According to the study, unbelted study patients also incurred higher ED bills (average $681 vs. $509). However for many, higher ED bills were just the start, in terms of economic and personal costs.

Unbelted survivors were more than twice as likely to be admitted to the hospital, and one and a half to nearly four times more likely to suffer moderate to severe injuries to the head, face, thorax, abdomen, spine and upper and lower extremities.

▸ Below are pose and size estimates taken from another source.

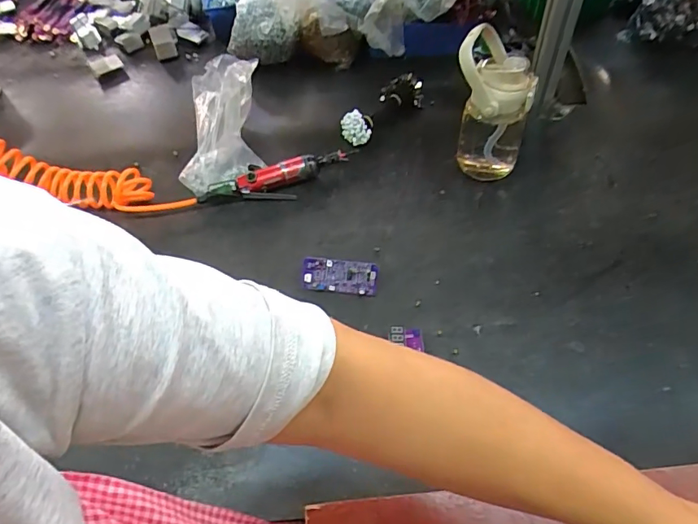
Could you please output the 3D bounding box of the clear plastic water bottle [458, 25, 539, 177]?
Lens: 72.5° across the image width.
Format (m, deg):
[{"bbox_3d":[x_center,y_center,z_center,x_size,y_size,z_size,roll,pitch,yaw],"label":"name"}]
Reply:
[{"bbox_3d":[0.229,-0.242,0.767,0.115,0.220,0.091,12,56,14],"label":"clear plastic water bottle"}]

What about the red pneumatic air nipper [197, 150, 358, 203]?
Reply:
[{"bbox_3d":[-0.121,-0.139,0.835,0.281,0.051,0.062,-13,54,-5],"label":"red pneumatic air nipper"}]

The researchers also found that those who didn't use seatbelts were more likely to be male (56 vs. 40 percent), have used alcohol (17 vs. 4 percent), be younger (average age 31 vs. 38 years old) and to be involved in single-vehicle accidents, such as rollovers (44 vs. 22 percent).

Shankaun Zhu, M.D., Ph.D., assistant professor of family and community medicine was Allen's co-mentor. Peter Layde, M.D., M.S., professor of family and community medicine, and medical student Carley Sauter, B.S., were co-investigators.